**EXERCISE DATA**
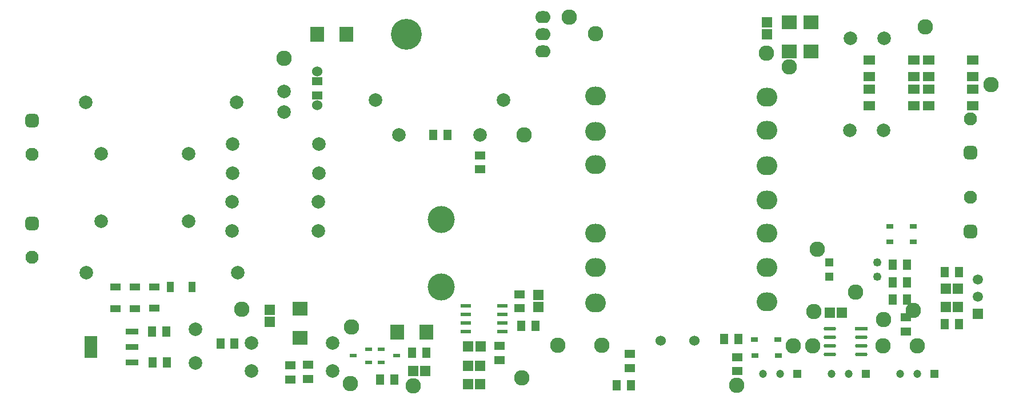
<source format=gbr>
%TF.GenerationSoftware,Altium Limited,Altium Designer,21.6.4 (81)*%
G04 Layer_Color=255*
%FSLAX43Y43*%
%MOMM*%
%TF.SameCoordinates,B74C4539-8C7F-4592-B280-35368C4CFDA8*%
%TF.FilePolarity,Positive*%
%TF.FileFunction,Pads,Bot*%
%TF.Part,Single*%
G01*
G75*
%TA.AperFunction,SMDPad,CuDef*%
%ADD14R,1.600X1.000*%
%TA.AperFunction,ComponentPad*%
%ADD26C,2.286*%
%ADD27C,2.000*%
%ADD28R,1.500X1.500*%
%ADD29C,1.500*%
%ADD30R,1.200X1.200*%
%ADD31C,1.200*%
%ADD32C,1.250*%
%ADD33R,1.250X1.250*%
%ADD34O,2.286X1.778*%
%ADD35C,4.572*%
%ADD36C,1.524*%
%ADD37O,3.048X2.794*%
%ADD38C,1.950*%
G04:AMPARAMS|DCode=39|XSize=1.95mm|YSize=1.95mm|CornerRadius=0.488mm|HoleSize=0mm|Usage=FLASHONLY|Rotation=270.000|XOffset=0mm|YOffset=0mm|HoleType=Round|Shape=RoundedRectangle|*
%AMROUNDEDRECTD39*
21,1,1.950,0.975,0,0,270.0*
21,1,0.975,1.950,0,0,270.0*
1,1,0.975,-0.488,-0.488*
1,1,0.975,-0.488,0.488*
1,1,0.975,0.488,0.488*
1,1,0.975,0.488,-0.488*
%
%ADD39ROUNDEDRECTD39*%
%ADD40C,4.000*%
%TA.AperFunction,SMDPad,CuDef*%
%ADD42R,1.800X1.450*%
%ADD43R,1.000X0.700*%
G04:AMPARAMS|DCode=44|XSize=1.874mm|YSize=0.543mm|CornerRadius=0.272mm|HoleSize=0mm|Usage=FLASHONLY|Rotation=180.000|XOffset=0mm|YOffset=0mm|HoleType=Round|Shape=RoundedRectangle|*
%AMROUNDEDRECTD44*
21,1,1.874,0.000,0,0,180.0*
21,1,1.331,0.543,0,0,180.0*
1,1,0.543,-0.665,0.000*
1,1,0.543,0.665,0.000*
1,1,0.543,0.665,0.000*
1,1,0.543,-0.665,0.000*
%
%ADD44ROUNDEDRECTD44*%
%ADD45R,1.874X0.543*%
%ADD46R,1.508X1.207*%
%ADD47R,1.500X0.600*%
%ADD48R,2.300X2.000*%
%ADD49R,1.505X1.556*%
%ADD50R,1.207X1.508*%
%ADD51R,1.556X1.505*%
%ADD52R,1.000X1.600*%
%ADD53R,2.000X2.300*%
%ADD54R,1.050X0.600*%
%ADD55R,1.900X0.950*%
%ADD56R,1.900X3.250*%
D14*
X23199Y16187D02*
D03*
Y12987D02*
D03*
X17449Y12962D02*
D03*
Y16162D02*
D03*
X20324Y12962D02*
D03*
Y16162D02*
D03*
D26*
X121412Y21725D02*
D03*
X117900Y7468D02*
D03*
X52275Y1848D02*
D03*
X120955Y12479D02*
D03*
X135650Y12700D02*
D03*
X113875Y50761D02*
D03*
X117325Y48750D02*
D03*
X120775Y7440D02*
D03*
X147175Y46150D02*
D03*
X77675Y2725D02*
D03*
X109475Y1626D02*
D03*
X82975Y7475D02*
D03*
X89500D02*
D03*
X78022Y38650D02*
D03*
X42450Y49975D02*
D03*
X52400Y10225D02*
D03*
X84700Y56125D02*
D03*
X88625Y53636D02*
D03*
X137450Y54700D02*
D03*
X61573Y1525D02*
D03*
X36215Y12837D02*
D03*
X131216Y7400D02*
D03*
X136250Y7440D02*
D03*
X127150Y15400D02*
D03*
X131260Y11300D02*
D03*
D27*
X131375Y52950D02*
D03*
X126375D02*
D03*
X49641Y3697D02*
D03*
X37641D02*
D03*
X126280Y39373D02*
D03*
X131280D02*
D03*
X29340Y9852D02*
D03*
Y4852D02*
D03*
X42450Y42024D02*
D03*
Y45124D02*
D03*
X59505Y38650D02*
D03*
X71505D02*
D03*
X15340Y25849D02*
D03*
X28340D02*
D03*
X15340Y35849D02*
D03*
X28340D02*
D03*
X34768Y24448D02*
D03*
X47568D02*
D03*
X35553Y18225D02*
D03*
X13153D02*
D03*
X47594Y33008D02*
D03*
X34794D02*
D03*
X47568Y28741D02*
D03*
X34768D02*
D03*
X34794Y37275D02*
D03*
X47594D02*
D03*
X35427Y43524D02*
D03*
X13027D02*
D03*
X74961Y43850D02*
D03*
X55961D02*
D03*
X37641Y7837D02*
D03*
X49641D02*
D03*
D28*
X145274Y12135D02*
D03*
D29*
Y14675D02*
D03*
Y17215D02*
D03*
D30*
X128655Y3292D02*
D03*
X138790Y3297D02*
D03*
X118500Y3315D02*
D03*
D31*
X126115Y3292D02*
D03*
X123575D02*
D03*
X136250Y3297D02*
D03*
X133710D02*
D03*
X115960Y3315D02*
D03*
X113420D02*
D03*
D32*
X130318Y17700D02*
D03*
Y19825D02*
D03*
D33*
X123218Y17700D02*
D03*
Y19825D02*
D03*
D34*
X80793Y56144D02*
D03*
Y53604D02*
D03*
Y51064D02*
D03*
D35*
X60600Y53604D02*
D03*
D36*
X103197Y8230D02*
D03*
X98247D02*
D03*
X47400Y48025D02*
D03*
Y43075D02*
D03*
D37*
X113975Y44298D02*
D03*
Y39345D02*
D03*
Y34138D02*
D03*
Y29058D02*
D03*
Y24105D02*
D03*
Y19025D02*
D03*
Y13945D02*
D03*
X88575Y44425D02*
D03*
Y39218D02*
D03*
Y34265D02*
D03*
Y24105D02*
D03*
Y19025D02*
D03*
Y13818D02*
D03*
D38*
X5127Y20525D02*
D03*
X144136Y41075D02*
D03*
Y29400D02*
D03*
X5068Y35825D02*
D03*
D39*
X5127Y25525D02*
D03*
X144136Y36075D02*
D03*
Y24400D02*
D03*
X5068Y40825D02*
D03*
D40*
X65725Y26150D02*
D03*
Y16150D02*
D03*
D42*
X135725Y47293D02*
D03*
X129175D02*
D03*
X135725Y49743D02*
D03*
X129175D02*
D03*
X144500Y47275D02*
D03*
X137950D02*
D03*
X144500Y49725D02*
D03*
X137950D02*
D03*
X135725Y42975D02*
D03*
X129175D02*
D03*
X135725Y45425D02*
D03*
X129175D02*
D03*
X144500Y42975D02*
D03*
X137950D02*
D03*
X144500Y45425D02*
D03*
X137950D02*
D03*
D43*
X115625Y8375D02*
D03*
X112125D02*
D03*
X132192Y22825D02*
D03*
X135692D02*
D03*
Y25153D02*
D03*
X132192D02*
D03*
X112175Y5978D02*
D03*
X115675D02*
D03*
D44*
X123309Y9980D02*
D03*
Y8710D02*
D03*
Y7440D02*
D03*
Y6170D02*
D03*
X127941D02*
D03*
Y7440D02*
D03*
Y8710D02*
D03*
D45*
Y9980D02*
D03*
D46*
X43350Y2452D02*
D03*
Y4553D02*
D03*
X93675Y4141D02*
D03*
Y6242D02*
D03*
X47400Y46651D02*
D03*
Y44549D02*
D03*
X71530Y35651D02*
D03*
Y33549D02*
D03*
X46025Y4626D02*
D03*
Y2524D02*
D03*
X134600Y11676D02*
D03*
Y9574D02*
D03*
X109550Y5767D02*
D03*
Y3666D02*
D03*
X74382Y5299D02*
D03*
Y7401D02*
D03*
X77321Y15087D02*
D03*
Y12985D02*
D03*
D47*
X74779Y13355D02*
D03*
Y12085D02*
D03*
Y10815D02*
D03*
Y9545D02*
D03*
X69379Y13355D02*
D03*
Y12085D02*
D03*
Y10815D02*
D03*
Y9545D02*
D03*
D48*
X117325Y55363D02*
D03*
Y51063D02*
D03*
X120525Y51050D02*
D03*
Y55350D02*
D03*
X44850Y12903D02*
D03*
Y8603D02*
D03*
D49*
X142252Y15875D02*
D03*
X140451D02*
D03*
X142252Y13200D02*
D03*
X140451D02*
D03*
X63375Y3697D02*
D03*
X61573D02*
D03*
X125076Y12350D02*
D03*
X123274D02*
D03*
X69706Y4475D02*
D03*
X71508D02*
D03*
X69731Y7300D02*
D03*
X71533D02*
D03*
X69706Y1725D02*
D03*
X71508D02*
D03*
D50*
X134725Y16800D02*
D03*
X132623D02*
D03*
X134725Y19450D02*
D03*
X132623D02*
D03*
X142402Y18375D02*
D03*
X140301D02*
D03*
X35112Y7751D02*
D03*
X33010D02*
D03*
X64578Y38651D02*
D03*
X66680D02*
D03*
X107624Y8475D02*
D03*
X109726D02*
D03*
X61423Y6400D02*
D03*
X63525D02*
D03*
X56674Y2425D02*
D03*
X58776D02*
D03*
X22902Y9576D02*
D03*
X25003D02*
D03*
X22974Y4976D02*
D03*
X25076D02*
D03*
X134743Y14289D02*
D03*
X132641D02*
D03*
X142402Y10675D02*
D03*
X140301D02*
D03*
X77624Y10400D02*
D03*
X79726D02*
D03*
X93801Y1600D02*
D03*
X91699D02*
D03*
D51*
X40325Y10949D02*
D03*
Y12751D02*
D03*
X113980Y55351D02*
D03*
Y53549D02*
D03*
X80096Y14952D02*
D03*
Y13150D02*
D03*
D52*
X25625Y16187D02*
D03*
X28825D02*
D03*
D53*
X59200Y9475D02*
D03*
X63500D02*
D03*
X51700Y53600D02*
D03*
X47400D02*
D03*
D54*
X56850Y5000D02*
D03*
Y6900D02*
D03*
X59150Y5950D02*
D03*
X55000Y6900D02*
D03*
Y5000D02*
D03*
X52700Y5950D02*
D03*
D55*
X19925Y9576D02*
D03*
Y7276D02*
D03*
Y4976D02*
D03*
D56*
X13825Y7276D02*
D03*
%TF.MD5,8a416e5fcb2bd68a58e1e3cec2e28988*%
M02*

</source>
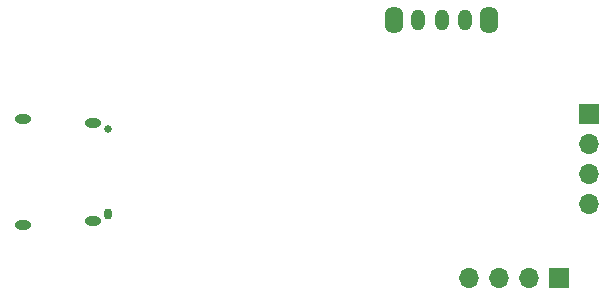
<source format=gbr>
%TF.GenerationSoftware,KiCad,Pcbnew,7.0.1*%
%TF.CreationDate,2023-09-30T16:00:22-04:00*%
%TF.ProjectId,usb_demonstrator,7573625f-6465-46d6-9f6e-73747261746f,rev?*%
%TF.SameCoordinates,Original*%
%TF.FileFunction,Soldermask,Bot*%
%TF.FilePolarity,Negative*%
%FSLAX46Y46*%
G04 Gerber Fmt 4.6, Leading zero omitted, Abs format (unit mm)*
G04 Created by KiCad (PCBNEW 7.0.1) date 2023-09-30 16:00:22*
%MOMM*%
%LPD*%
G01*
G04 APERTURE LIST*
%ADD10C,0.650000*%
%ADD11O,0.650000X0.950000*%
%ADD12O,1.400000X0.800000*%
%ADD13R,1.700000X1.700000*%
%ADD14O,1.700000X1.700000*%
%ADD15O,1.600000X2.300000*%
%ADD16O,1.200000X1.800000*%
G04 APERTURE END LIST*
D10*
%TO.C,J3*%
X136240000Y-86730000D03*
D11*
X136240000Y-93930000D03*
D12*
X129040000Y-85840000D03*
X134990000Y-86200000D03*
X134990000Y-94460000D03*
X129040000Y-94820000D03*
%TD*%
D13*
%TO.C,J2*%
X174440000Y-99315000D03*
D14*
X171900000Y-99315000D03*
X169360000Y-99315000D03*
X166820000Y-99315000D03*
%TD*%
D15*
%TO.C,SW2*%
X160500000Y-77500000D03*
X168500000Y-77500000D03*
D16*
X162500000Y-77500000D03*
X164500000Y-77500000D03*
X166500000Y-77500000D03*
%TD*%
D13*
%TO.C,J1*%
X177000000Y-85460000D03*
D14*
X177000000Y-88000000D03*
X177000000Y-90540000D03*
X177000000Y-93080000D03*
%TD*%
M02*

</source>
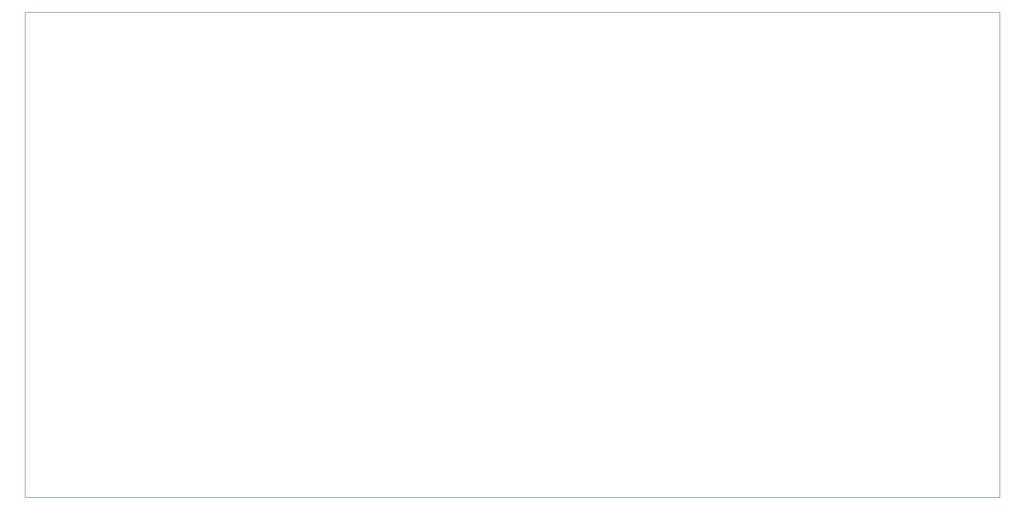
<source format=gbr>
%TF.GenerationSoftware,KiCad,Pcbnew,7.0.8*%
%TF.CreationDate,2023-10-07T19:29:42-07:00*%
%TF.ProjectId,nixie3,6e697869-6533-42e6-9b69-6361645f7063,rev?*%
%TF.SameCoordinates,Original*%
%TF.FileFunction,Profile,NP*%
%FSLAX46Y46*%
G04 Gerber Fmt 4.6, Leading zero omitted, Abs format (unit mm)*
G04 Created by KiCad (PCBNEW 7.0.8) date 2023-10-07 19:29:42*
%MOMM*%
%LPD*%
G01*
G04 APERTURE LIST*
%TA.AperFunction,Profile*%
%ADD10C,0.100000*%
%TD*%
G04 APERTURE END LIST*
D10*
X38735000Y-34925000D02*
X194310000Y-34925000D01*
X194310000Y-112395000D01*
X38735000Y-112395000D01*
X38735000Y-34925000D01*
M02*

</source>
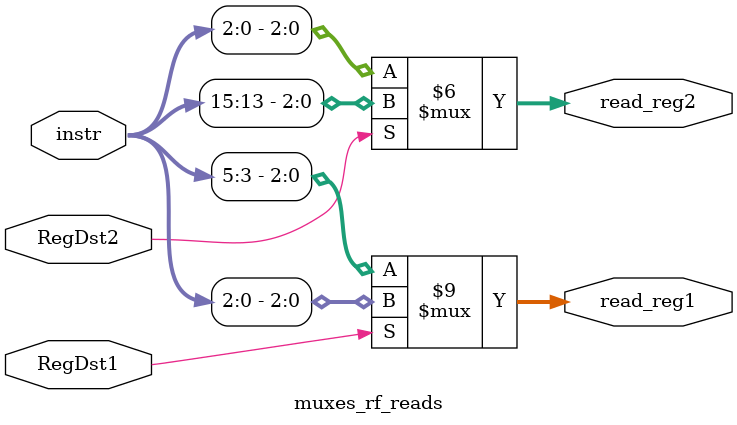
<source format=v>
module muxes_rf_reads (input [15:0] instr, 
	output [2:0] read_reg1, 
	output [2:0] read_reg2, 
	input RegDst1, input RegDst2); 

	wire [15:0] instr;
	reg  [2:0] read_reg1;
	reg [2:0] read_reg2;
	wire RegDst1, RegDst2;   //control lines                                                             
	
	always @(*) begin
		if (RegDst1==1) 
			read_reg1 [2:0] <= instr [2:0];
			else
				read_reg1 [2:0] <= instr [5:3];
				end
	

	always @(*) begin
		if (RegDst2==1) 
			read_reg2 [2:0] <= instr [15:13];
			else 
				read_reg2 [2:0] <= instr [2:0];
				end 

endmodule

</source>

**WORK REQUEST**
The string "YOffset" may occur on several lines of the listing; state how many such lines there are, giving the number only.

**ANSWER FOR THIS EXERCISE**
2